Observation data Epoch J2000.0 Equinox J2000.0 (ICRS)
- Constellation: Taurus
- Right ascension: 04^{h} 17^{m} 15.66155^{s}
- Declination: +20° 34′ 42.9340″
- Apparent magnitude (V): +4.914

Characteristics
- Spectral type: A3m
- B−V color index: +0.259

Astrometry
- Radial velocity (R_{v}): +15.0±0.6 km/s
- Proper motion (μ): RA: −39.41 mas/yr Dec.: −60.79 mas/yr
- Parallax (π): 34.55±0.38 mas
- Distance: 94 ± 1 ly (28.9 ± 0.3 pc)
- Absolute magnitude (M_{V}): +2.62

Details
- Mass: 1.9±0.1 M_{☉}
- Radius: 1.514±0.044 R_{☉}
- Luminosity: 6.6 L_{☉}
- Temperature: 7,541±137 K
- Rotational velocity (v sin i): 70.1 km/s
- Age: 100 Myr
- Other designations: ω^{2} Tau, 50 Tau, BD+20°724, HD 27045, HIP 19990, HR 1329, SAO 76532

Database references
- SIMBAD: data

= Omega2 Tauri =

Star in the constellation Taurus

Omega^{2} Tauri is a solitary, white hued star in the zodiac constellation of Taurus. It has an apparent visual magnitude of +4.9, which is bright enough to be seen with the naked eye at night. The distance to this system, as determined using an annual parallax shift of 34.55 mas as seen from the Earth, is about 94 light years. The position of this star near the ecliptic means it is subject to lunar occultation.

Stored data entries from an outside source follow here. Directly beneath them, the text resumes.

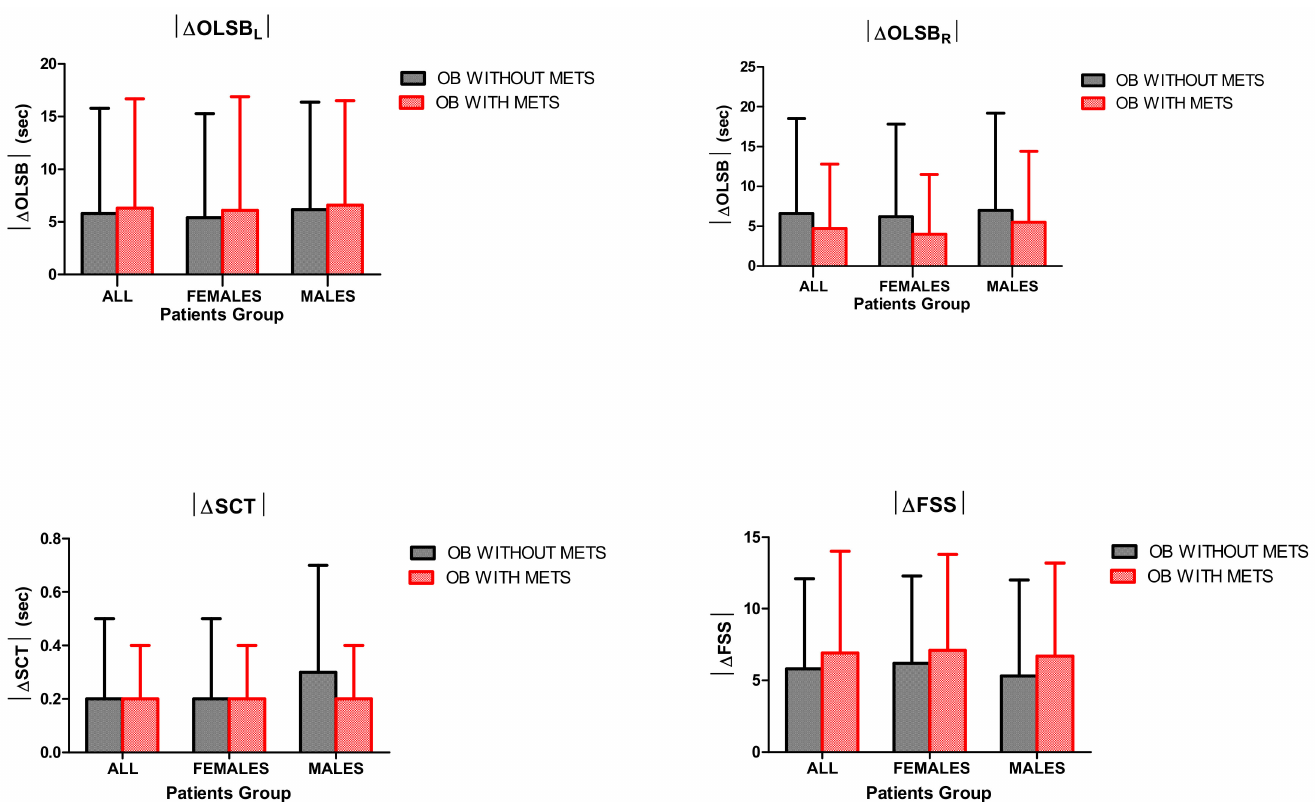
Figure 2. Absolute values of changes ( | ∆ | ) of changes of one-leg standing balance (for the left side, | ∆ OLSB L | , top left panel), | ∆ OLSB R | (for the right side, top right panel), stair climbing test ( | ∆ SCT | ) time (bottom right panel) and fatigue severity scale ( | ∆ FSS | ) score (bottom left panel), before and after a three-week body weight reduction program (BWRP) in obese (OB) children and adolescents with or without metabolic syndrome (METS). Data are expressed as mean ± SD. The values corresponding to each sex-related subgroup (females / males) are reported. All parameters were compared among all subgroups (all, females / males, obese with / without metabolic syndrome) before and / or after BWRP by using a Wilcoxon signed-rank test (two groups) or a Kruskal–Wallis one-way ANOVA on ranks (more than two groups), when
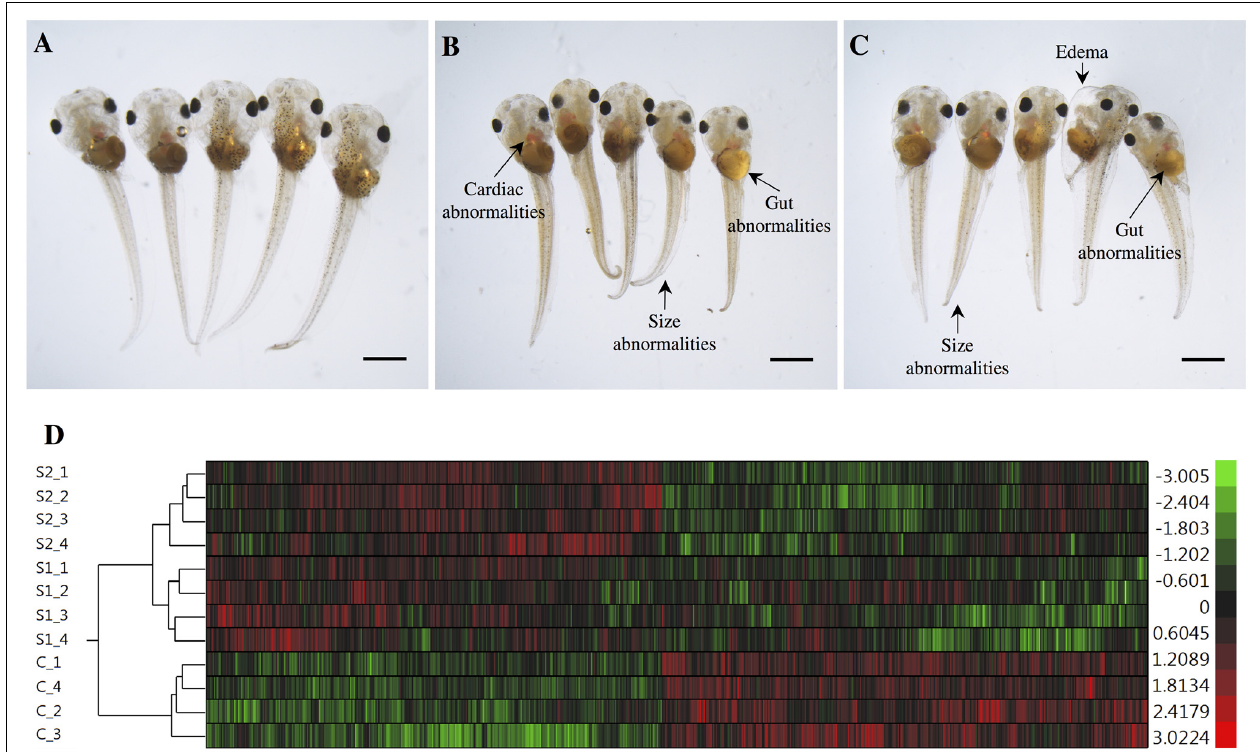
FIGURE 1 | Photographs of Silurana ( Xenopus ) tropicalis indicating the main teratogenic effects induced by exposure to NAs, control (A) , S1 (B) , and S2 (C) . Scale bar is equal to 1 mm in (A–C) . Some of the observed abnormalities are indicated with arrows. Hierarchical clustering of gene expression data using gene probes that were differentially expressed ( p < 0.05) in S. tropicalis embryos exposed to two mixtures of NAs (S1 and S2) during early embryonic development versus control samples (C1–4) in (D) . In panel (D) columns represent individual genes and rows represent a treatment replicate. Each cell in the matrix represents the expression level of a gene feature in an individual replicate. The red or green color in cells reflects relative high or low expression levels, respectively, as indicated in the scale bar.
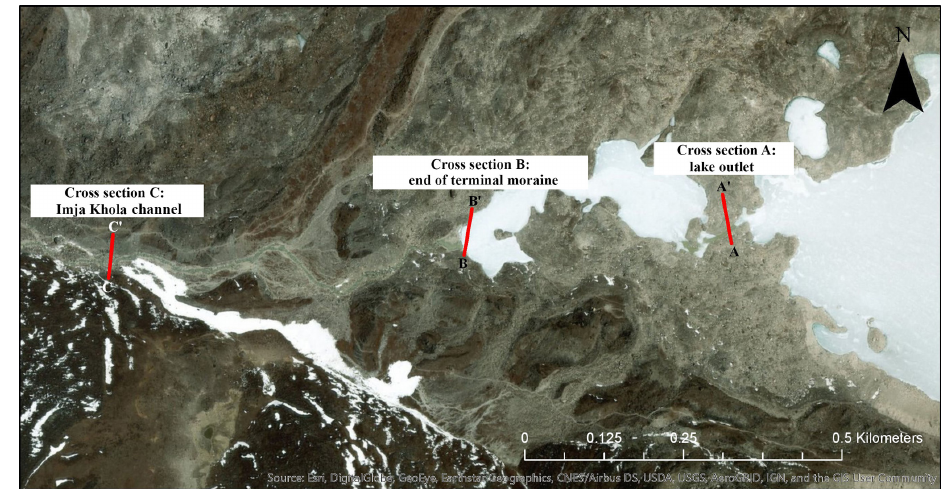
Figure 7. Location of cross sections for discharge and erosion analysis at the start of the terminal moraine (A), end of the moraine (B), and start of the Imja Khola channel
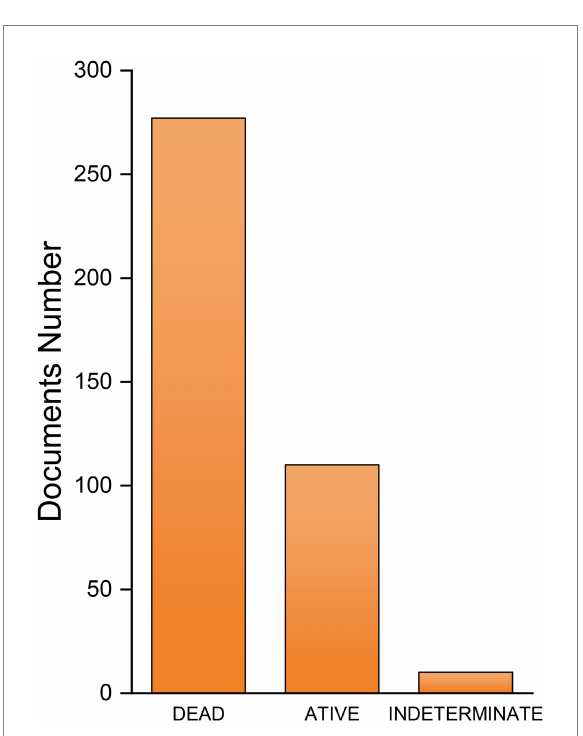
FIGURE 3 Current status of patents with keywords “fermentation” and “single cell protein” or “single-cell protein” extracted from Derwent World Patents Index ™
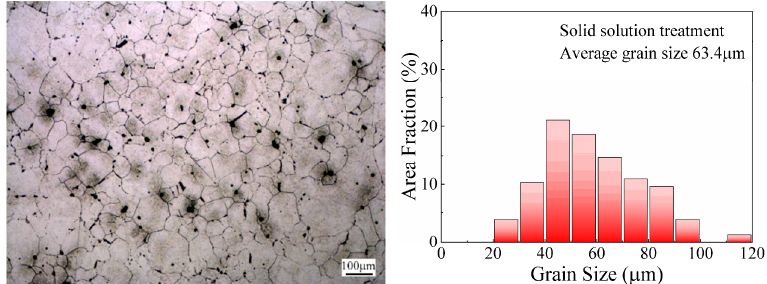
Figure 3. Microstructures and grain size distribution of 65Mn low-alloy steel subjected to solid solution treatment.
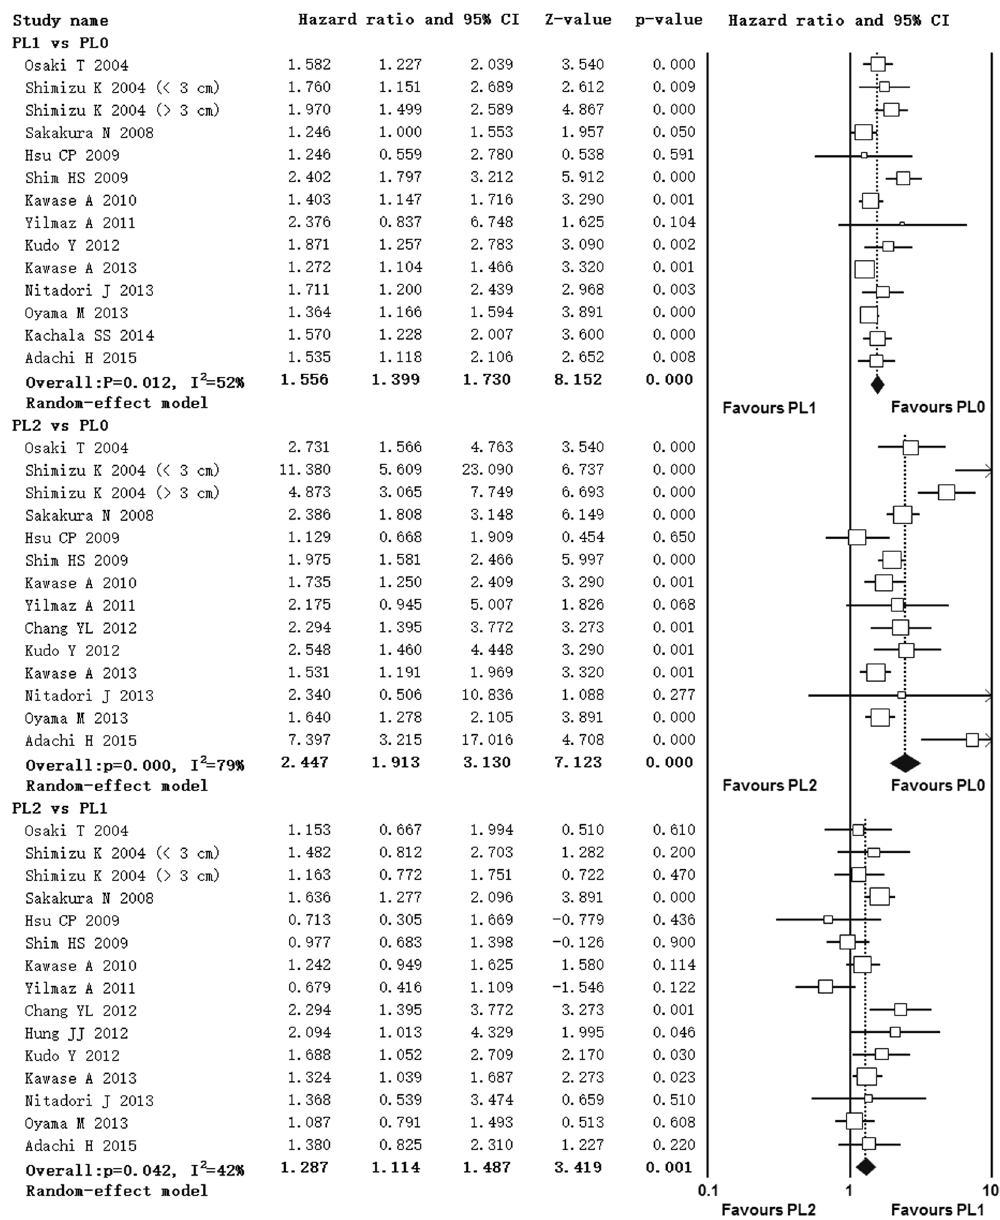
Figure 2. Forest plot showing the impact of extent of VPI on overall survival. * CI: Confidence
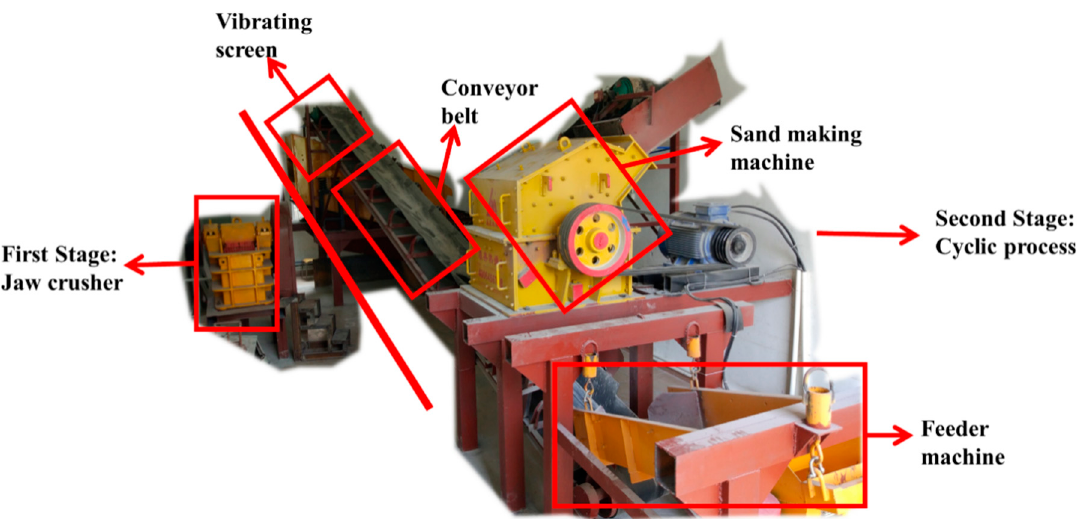
Figure 1. The equipment for the production of the completely recycled fine aggregate (CRFA) on a pilot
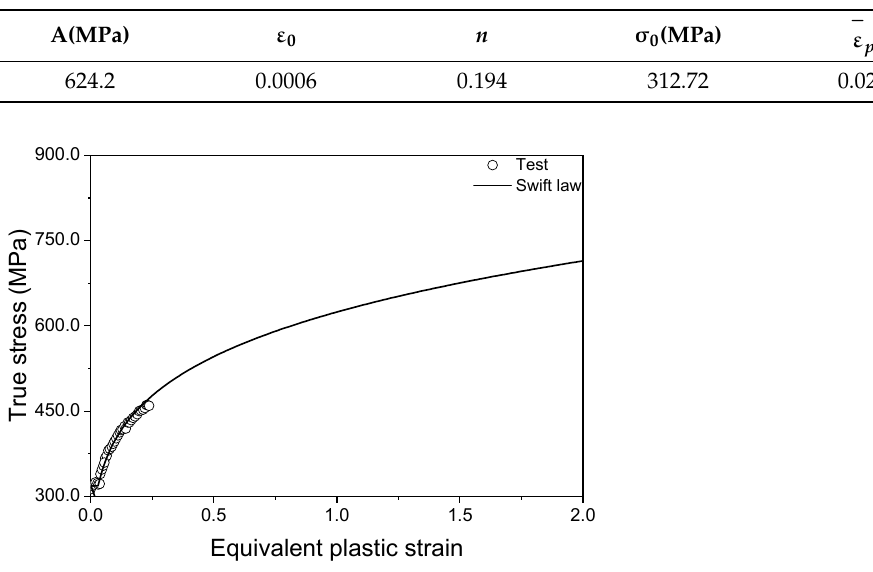
Figure 7. Flow stress beyond the onset of necking of JIS G3131 SPHC.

This is a young Am star with an age of around 100 million years and a stellar classification of A3m. It displays an infrared excess emission, indicating the presence of an orbiting debris disk with a mean temperature of 99 K. This star is a probable member of the Octans Near association, a nearby moving group of stars that share a common motion through space.